Copy out the lines below word for word, starting at the line that contains "(3 customer reviews)" and ending at the line that contains "vinduer og dører", with both of those lines included.

==== DATASET ENTRIES

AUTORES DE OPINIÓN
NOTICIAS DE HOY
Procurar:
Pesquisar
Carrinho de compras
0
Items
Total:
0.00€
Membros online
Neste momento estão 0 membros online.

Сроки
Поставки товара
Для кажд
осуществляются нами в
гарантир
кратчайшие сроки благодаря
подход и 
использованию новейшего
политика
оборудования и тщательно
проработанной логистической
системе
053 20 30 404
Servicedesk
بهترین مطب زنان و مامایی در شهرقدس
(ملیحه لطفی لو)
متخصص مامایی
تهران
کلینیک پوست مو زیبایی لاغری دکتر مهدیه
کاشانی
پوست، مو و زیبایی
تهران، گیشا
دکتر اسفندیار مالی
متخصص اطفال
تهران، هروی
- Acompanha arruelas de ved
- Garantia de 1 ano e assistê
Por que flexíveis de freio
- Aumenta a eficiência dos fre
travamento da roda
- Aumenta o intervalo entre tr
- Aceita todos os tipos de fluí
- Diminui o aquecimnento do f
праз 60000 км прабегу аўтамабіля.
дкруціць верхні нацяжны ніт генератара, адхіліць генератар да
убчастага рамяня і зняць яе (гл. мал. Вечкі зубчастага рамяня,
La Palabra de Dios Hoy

========
==== DATASET ENTRIES

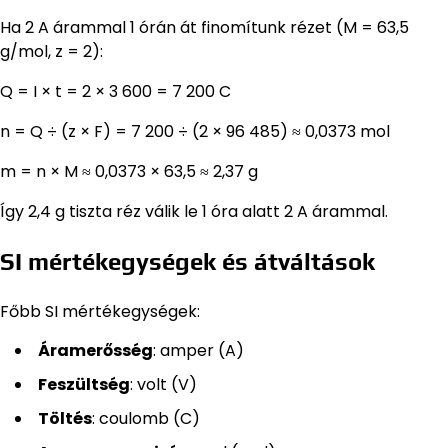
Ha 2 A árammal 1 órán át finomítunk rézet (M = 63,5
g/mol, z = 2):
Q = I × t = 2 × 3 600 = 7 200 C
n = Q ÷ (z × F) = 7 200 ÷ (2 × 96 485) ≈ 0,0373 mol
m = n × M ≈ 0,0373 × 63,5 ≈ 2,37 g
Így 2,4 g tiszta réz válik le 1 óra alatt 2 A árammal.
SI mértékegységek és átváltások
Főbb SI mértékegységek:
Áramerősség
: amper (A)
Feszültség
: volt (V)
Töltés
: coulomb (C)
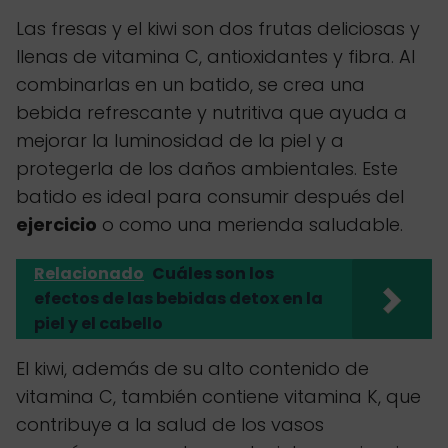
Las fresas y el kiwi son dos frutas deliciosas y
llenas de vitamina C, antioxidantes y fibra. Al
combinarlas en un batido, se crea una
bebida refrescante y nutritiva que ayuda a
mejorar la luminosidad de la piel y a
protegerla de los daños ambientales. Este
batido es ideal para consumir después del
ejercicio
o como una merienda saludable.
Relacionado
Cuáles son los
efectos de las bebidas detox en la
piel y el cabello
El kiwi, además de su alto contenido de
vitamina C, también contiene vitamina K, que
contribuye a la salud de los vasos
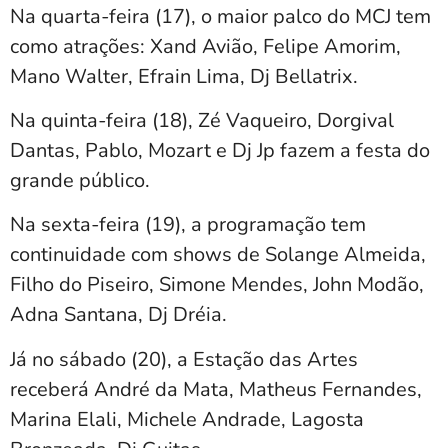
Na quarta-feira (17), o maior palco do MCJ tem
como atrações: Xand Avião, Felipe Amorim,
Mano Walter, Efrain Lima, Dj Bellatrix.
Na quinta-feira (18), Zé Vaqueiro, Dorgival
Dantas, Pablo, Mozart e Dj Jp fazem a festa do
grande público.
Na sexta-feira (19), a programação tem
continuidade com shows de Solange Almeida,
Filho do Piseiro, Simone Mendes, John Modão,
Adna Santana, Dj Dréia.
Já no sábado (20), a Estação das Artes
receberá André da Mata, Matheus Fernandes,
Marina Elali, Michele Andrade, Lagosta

========
==== DATASET ENTRIES

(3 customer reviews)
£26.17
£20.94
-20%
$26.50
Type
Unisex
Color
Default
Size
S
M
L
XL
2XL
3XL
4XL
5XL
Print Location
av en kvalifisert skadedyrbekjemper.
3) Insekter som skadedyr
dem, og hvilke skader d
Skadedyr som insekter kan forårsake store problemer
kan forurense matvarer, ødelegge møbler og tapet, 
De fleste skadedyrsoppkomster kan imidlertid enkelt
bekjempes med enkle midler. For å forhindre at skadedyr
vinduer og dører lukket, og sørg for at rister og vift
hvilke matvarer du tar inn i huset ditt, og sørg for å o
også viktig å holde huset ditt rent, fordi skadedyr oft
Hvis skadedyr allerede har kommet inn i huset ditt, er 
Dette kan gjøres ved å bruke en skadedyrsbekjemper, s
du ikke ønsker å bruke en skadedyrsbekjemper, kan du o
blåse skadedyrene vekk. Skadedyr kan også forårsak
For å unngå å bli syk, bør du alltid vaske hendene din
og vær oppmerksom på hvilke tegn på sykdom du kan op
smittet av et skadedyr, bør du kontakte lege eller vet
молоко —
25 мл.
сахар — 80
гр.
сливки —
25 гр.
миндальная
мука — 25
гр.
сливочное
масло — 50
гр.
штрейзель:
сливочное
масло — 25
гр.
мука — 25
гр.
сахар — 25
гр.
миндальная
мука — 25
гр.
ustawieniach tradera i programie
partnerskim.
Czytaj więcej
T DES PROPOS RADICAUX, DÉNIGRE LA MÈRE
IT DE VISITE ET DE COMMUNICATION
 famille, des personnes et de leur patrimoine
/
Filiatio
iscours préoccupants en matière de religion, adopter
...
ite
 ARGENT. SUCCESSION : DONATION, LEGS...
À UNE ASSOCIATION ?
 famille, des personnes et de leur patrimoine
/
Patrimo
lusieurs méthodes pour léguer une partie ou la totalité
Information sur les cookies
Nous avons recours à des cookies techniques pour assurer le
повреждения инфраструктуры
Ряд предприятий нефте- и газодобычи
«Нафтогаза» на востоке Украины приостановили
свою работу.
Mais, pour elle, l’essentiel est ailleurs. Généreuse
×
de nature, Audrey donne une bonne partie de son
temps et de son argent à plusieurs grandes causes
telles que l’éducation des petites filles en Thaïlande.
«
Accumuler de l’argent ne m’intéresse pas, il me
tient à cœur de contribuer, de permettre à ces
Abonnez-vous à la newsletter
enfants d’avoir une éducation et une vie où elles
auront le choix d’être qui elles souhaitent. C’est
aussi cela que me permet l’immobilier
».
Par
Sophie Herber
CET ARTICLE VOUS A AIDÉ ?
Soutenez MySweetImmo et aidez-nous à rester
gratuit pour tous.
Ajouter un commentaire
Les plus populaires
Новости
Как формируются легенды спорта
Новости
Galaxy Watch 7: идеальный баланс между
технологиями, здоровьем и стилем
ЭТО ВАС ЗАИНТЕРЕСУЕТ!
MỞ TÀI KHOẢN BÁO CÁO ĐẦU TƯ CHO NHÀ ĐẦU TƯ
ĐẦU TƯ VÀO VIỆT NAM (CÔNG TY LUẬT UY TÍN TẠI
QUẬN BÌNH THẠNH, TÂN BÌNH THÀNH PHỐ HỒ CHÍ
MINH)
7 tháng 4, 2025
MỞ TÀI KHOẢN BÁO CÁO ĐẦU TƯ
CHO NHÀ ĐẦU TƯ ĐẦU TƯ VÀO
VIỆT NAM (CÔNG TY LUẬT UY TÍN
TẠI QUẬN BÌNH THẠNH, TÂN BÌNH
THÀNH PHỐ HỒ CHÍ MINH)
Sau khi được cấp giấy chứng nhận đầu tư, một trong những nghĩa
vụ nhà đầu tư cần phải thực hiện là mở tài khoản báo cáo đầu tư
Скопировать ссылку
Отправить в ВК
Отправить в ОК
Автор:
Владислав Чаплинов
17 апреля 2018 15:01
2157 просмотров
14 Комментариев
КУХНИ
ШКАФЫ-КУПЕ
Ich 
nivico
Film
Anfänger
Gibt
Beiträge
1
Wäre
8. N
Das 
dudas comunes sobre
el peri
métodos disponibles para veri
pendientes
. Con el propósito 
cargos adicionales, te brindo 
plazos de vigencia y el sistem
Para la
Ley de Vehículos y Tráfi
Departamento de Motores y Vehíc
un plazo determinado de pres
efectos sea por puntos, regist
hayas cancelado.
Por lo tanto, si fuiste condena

========

- _ANSWER FOR THIS EXERCISE_:
(3 customer reviews)
£26.17
£20.94
-20%
$26.50
Type
Unisex
Color
Default
Size
S
M
L
XL
2XL
3XL
4XL
5XL
Print Location
av en kvalifisert skadedyrbekjemper.
3) Insekter som skadedyr
dem, og hvilke skader d
Skadedyr som insekter kan forårsake store problemer
kan forurense matvarer, ødelegge møbler og tapet, 
De fleste skadedyrsoppkomster kan imidlertid enkelt
bekjempes med enkle midler. For å forhindre at skadedyr
vinduer og dører lukket, og sørg for at rister og vift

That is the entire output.